You shouldn't be deleting directories just because they're empty. 

And any directory that has a .keep* file is there for a reason, it usually means that directory NEEDS to stay there.

----------

## grant123

Won't a new ssh user be hit with this the first time they install openssh?

----------

## John R. Graham

```
secmt-service01 ~ # equery files openssh | grep empty

/var/empty

/var/empty/.keep_net-misc_openssh-0
```

Nope.

- John

----------

## Anon-E-moose

 *grant123 wrote:*   

> Won't a new ssh user be hit with this the first time they install openssh?

 

"emerge openssh" installs "/var if it doesn't exist, /var/empty if it doesn't exist and then the .keep* file)

----------

## grant123

Ok, so openssh installation does it right but sshd execution does it wrong.

----------

## John R. Graham

Well mine doesn't exhibit this issue, so you've probably not found the root cause of what's cleaning up that directory. The proximate cause of the bad permissions appears to be in the sshd init script on this line:

```
checkpath --directory "${RC_PREFIX%/}/var/empty"
```

Change this to

```
checkpath --directory --mode 0755 "${RC_PREFIX%/}/var/empty"
```

and report results, please.

Although this probably works, I'm not convinced that it's the right thing to do. An init script shouldn't be required to recover from all (or maybe even any) package installation damage. Then again, it does undertake to create the directory if it's not there, so it should probably do it right.

- John

----------

## Anon-E-moose

 *John R. Graham wrote:*   

> Well mine doesn't exhibit this issue, so you've probably not found the root cause of what's cleaning up that directory. The proximate cause of the bad permissions appears to be in the sshd init script on this line:
> 
> ```
> checkpath --directory "${RC_PREFIX%/}/var/empty"
> ```
> ...

 

It probably should have always had the mode option,  BUT most people don't run around deleting directories they're not supposed to so "the problem" hasn't shown up before.

----------

## John R. Graham

Concur.

- John

----------

## grant123

Yep that initscript mode fixes it.

----------

## Anon-E-moose

 *grant123 wrote:*   

> Yep that initscript mode fixes it.

 

The next time you update openssh, the fix won't be there any more, you'll have to re-add it.

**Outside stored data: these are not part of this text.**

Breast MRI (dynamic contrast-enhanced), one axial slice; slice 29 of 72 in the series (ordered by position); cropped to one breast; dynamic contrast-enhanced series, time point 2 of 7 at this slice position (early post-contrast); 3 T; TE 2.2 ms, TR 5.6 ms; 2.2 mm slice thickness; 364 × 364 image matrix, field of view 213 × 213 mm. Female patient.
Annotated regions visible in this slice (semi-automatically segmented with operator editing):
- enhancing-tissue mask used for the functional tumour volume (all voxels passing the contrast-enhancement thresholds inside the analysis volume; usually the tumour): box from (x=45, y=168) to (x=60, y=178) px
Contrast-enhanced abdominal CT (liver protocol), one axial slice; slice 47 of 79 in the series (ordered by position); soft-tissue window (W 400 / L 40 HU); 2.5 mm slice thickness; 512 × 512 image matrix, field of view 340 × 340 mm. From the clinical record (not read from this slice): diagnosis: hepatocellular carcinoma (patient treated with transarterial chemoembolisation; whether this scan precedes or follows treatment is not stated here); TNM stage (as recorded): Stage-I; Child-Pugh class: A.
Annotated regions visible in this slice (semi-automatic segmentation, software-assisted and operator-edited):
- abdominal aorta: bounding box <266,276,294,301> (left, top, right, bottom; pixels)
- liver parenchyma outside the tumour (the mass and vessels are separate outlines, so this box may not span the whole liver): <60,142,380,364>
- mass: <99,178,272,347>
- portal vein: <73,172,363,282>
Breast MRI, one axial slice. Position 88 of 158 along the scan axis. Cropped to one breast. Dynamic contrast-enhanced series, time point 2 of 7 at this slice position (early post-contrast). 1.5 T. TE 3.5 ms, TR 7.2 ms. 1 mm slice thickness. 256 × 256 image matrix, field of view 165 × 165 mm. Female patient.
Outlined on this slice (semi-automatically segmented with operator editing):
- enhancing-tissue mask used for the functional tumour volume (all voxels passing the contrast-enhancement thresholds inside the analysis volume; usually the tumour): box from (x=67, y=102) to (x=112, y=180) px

The proper thing to do was mentioned earlier, delete the files in the directory, but leave the directory alone.

----------

## grant123

I realize that but I agree with John:

 *Quote:*   

> Then again, it does undertake to create the directory if it's not there, so it should probably do it right.

 

----------

## John R. Graham

So... going to earn some Gentoo Bugzilla cred?   :Wink: 

- John

----------

## grant123

https://bugs.gentoo.org/664192

----------

## John R. Graham

Excellent! By the way, here are a few Bugzilla netiquette pointers. It's nice to:Confirm which in-tree versions are affected by the issue.

Describe the step-by-step method to reproduce the bug.

Report actual error messages.

Confirm which actual file(s) in the build needs to be patched.

Provide a patch file.None of these are absolutely necessary (although #1 - #3 are highly recommended) but their inclusion may get your bug quicker attention.

- John

----------

## John R. Graham

Well, that was fast. The fix is already in-tree and stable.

- John

----------

## grant123

Yeah I figured it was because this was a potential lock-out situation.  But only if you're crazy enough to delete /var/empty/.